ブラジルとアルゼンチンが市場成長を牽引しており、ブラジルは取引額で圧倒的な規模を誇る一方、アルゼンチンでは越境決済とステーブルコインの利用が普及を促進している。
アルゼンチンの暗号資産企業Lemonの新たなレポートによると、ラテンアメリカの暗号資産市場は米国よりもはるかに速いペースで拡大している。利用者は投機的目的よりも、決済や国際送金の手段として暗号資産を活用する傾向が強まっていると指摘されている。
同地域の暗号資産取引量は2025年に7,300億ドルを超え、前年比で60%の増加となった。これは世界全体の暗号資産活動の約10%を占める数値である。
成長は取引量の増加にとどまらず、ラテンアメリカの暗号資産アプリの月間アクティブユーザー数も前年比で約18%増加し、米国の成長率の約3倍に達している。
ブラジルは取引規模で地域を圧倒し、3,188億ドル相当の暗号資産取引を記録、前年比約250%の伸びとなった。主な要因は機関投資家の取引拡大と金融機関向け規制の明確化である。

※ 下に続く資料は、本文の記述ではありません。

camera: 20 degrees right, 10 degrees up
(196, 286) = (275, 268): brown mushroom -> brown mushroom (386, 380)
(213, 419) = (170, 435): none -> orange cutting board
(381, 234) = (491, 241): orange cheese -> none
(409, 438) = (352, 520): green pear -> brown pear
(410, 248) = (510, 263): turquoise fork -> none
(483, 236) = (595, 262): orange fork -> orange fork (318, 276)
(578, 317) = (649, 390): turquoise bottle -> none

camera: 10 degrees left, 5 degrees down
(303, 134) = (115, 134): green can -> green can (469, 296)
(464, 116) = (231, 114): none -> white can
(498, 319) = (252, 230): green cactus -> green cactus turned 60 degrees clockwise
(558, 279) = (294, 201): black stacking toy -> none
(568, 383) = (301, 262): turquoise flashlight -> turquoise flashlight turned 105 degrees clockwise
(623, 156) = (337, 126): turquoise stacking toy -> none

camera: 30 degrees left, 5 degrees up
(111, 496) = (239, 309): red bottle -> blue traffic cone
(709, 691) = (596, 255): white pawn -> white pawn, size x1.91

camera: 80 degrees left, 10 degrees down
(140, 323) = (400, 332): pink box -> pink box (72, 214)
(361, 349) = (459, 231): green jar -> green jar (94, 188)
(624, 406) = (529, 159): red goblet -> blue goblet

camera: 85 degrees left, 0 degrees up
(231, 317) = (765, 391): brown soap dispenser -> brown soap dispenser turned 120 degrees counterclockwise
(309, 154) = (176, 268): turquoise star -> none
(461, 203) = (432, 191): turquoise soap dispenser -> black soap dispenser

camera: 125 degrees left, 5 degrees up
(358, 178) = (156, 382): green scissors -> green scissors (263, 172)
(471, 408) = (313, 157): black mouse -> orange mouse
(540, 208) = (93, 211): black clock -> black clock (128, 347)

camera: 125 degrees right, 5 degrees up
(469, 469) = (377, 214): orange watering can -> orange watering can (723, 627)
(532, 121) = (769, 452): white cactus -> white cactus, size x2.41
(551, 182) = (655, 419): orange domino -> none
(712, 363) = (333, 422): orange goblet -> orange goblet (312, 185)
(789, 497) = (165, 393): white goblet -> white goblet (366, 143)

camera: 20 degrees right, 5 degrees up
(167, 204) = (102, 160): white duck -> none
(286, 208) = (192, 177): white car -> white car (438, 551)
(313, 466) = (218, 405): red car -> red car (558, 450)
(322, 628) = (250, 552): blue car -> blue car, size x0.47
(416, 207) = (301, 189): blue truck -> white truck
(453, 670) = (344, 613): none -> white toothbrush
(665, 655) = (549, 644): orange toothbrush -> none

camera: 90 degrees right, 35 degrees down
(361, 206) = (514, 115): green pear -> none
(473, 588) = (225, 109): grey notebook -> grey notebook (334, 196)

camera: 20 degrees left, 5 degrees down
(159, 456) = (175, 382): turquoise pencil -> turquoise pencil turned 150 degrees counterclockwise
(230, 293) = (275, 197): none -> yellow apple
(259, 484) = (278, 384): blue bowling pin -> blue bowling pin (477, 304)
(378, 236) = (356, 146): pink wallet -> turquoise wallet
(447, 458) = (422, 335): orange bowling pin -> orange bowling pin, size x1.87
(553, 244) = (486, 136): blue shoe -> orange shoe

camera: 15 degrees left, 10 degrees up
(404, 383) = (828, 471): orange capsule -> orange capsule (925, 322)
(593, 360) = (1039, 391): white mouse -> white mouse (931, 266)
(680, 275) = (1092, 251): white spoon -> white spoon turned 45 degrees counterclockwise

一方、アルゼンチンでは異なる動向が見られる。2025年のインフレ率が約32%まで低下したにもかかわらず、暗号資産の普及は継続的に拡大し、月間平均ユーザー数は2021年の強気相場時の4倍に達している。
その一因は越境決済の普及にある。アルゼンチンのフィンテック企業は暗号資産の決済レールをブラジルの即時決済システムPIXに接続し、ユーザーがペソでブラジルの店舗に支払いを行えるようにした。この背後ではUSDTなどのステーブルコインが決済処理を担っている。
この連携により、2025年のアルゼンチンにおける暗号資産アプリのダウンロード件数は540万件に達し、1月には過去最高を記録した。
ペルーも急成長市場の一つとして注目されている。1月にBybit PayがデジタルウォレットのYapeやPlinと連携した後、暗号資産アプリのユーザー数は2倍に増加。銀行とデジタルウォレットの相互接続ルールにより、銀行口座からウォレット間の送金件数は前年比120%増の5億4,000万件を超えた。
こうした実用的な用途の拡大の中心にあるのがステーブルコインである。レポートは、地域全体で利用者がデジタルドルを用いて海外送金やPayPalなどのプラットフォームからの資金受取を行い、従来の銀行ネットワークを回避している実態を示している。